Le roi du car longue distance ne veut plus se contenter de l’asphalte. Flix met désormais le paquet sur le rail avec un plan d’investissement costaud : 2,4 milliards d’euros pour développer FlixTrain, sa branche ferroviaire. Au programme, 65 rames flambant neuves, avec des voitures signées Talgo (Espagne) et des locomotives Siemens (Allemagne). Les premières livraisons concernent 30 rames pour un peu plus d’1 milliard d’euros, et le reste viendra plus tard.
Des trains, des milliards et une route bien dégagée
Ces TGV nouvelle génération sont pensés pour rouler partout en Europe. Ils seront d’abord déployés en Allemagne, mais sont déjà compatibles avec d’autres réseaux : Autriche, Pays-Bas, Danemark ou encore Suède. Chaque rame sera dotée de technologies embarquées, avec des capteurs capables d’envoyer plusieurs gigaoctets de données chaque jour à une plateforme cloud. Objectif : anticiper les pannes et réduire les immobilisations au dépôt. Un bon moyen de garder les trains en mouvement, et les clients à bord.
Côté passagers, Flix promet un confort moderne, de l’accessibilité pour tous, et une offre tarifaire fidèle à son ADN : simple, sans chichis, et abordable. Après s’être imposé dans les bus low-cost, le groupe veut reproduire la même recette sur les rails, dans un marché qui pèse déjà 27 milliards d’euros et croît de 4 à 5 % par an. En Allemagne, la demande en trains rapides pourrait grimper de 45 % d’ici 2030. Bref, il y a de la place pour tenter quelque chose.
Face à cette montée en puissance allemande, la SNCF ne reste pas les bras croisés. Ouigo, sa marque à petits prix, prévoit d’augmenter la cadence : 12 nouvelles rames entre 2025 et 2027, avec plus de 650 places chacune. Ces trains renforceront l’offre vers le sud-ouest, notamment la ligne Paris–Dax–Côte basque, et celle entre Montpellier et Paris (via l’aéroport de Lyon-Saint-Exupéry).
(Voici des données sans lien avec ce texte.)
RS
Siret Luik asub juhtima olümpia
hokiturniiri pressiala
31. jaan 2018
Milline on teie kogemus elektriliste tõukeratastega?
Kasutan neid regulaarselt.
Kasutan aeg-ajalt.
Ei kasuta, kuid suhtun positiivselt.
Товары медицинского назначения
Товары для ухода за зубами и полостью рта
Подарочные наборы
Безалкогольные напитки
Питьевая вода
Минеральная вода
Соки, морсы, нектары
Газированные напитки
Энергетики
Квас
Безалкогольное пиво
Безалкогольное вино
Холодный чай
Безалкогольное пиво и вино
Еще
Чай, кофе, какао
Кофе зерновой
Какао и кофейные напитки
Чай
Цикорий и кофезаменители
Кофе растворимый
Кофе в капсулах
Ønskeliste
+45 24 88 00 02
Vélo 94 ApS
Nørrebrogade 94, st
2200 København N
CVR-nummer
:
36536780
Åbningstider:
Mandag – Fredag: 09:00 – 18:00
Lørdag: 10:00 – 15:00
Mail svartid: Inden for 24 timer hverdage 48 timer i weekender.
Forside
Ouigo veut aussi couvrir plus de territoire, avec 75 gares desservies en 2027 contre 60 aujourd’hui. Et ambitionne de gagner 30 % de parts de marché supplémentaires d’ici la fin de la décennie.
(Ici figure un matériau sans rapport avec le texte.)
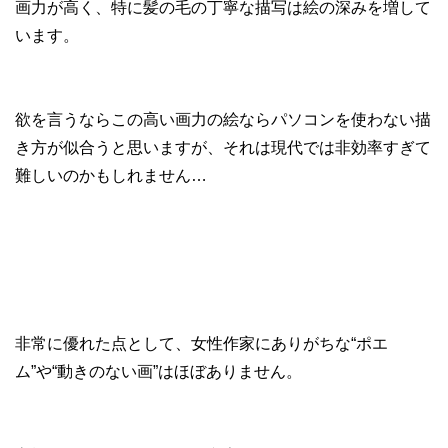
画力が高く、特に髪の毛の丁寧な描写は絵の深みを増して
います。
欲を言うならこの高い画力の絵ならパソコンを使わない描
き方が似合うと思いますが、それは現代では非効率すぎて
難しいのかもしれません…
非常に優れた点として、女性作家にありがちな“ポエ
ム”や“動きのない画”はほぼありません。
Mais Flix arrive avec de solides arguments : un modèle économique rodé, une image jeune, et une croissance déjà bien lancée. En 2024, FlixTrain a élargi son réseau de 40 % et attiré davantage de voyageurs. Et ce n’est qu’un début, si l’on en croit son patron André Schwämmlein : « On veut élargir notre part de marché, mais aussi faire grandir le marché tout entier ».